Small creators had flocked to Web Monetization. They loved the real-time payments, the flexibility to choose how best to reward their audience, and were happy to cross-promote subscription providers to their fans as a way to support their work; yet constantly struggled to build a large enough audience to turn their small share of each subscription into a viable income.

They needed to not only gain more fans but increase the proportion of those who were able to pay while they browsed. And what better way to do so, than to collaborate with other like-minded creators.

These collaborations were wildly creative, immediately breaking new ground by not limiting themselves to posting articles or hosting a Discord server, but instead considering what that specific community might need to thrive. Shared spaces designed around a common purpose, with affordances built to suit the unique characteristics of that community and its audience. A creative role-playing-game collective might for example host a mix of game tutorials; a downloadable game and lore marketplace; and a suite of utility apps useful to gamemasters. Different parts of the site might be monetized in different ways, leveraging streaming payment to unlock apps for occasional users, hosting real-time tutorials with a flat entry fee (and plenty of opportunities to tip), and pitching full-blown memberships for their most avid users.

These early collaborations were cobbled together, repurposing publishing tools such as WordPress, leveraging social decentralized protocols such as Scuttlebutt, or open-source community-building software such as Forem, yet piece-by-piece, a new ecosystem was quietly forming. An ecosystem of tools with a robust base offering, but the flexibility to bolt on micro-services to suit new collaborators or a shift in a community’s focus or maturity level.

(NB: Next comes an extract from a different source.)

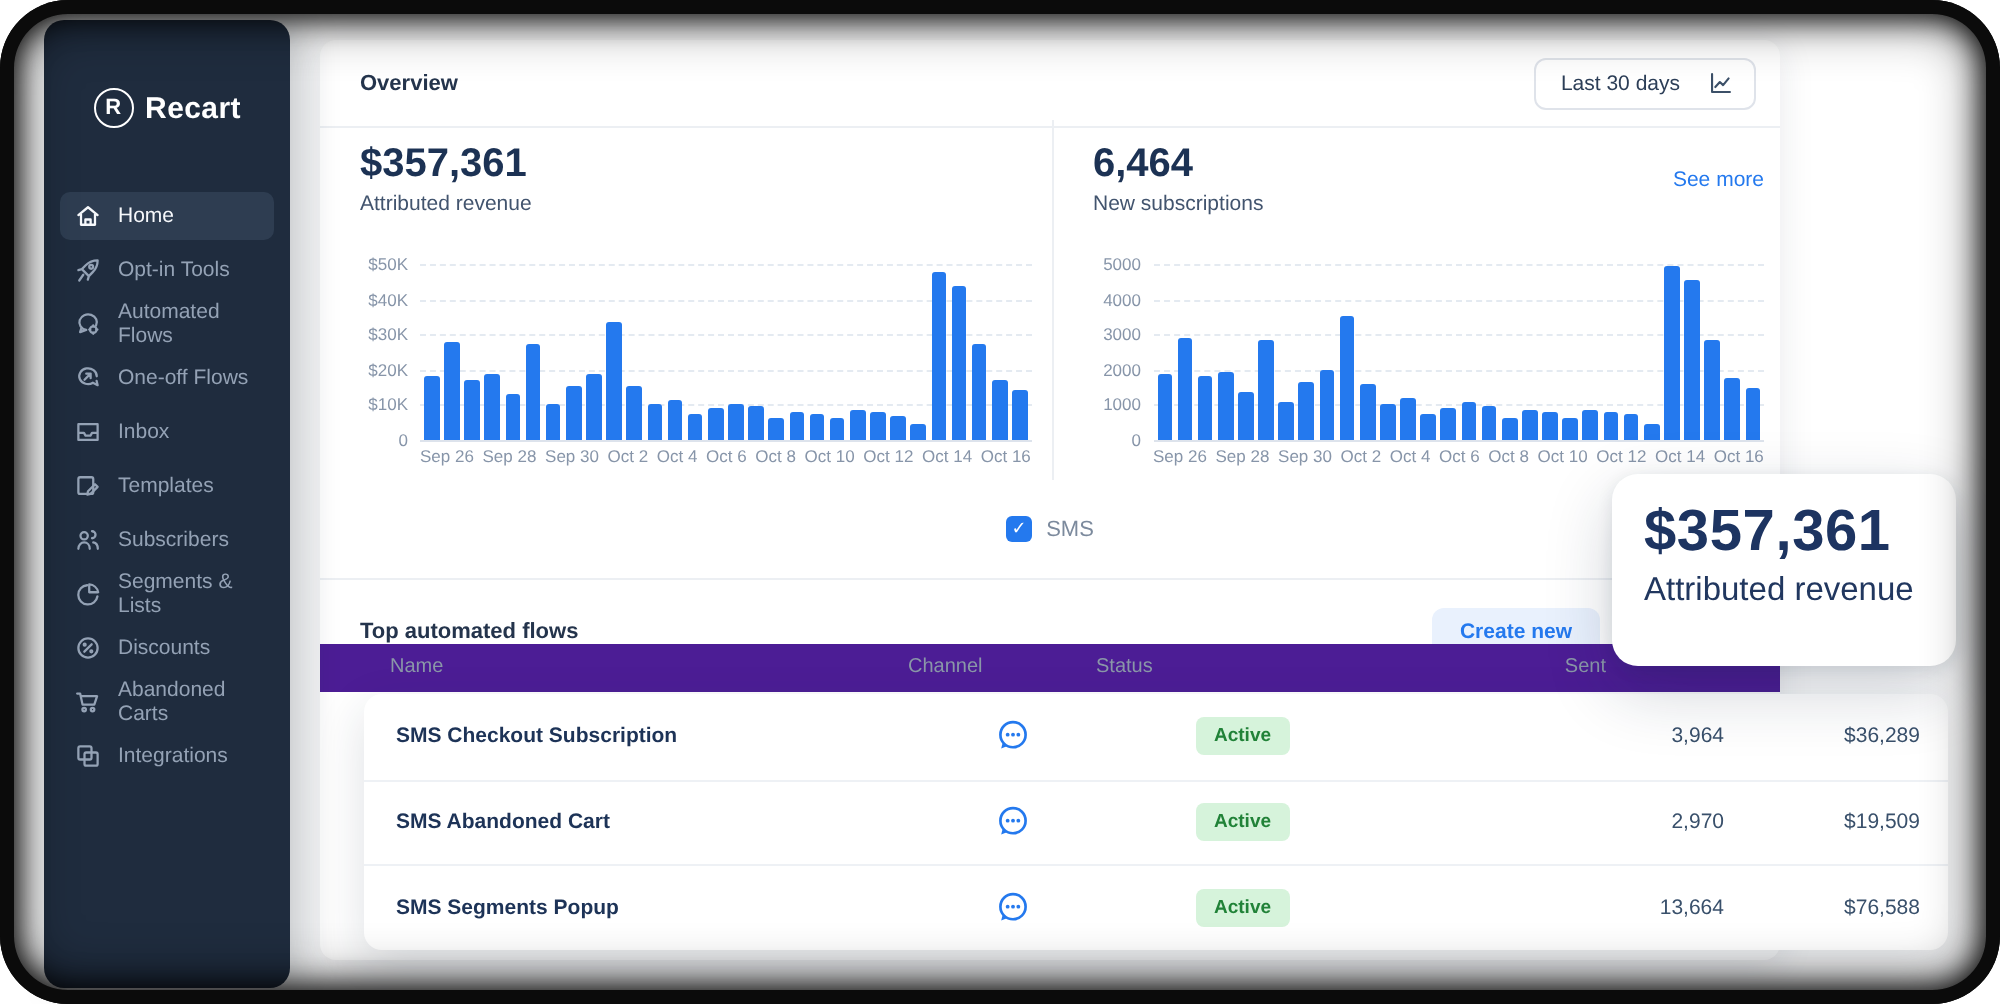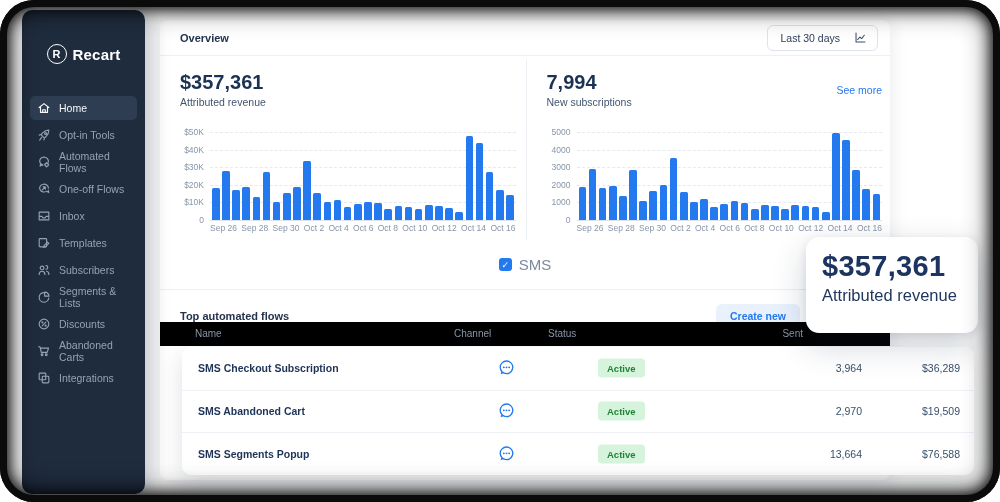"Overview" .card-header { height: 36px -> 44px }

  • Want to quickly spin up a multi-user Interledger wallet to manage earnings?
  • How about collaboratively sourcing, managing, and paying for editorial or legal services?
  • Maybe you’ve decided to convert your ad-hoc cooperative to a US social benefit corporation?
  • Or maybe you want to find a physical space to colocate with like-minded people?

Not only was there now an app for that, but you could either pay for it directly from the earnings in your creator wallet or incrementally stream payments with each use. This influx of very different apps not only made incidental use easy, but stimulated the growth of a new generation of “professional grade” Web Monetization subscriptions, specially designed for the higher cost, and different usage patterns of professional applications.

Whether social, practical, or creative in nature, collaborations soon become destinations in their own right. Small enough not to feel (or behave) generic or corporate, yet large enough to offer more value than the sum of their individual parts. With each new collaborator came a new audience, simultaneously growing the value of the long tail web, and the new payment technology that powered it. It had taken a while, but the web was finally, for everyone.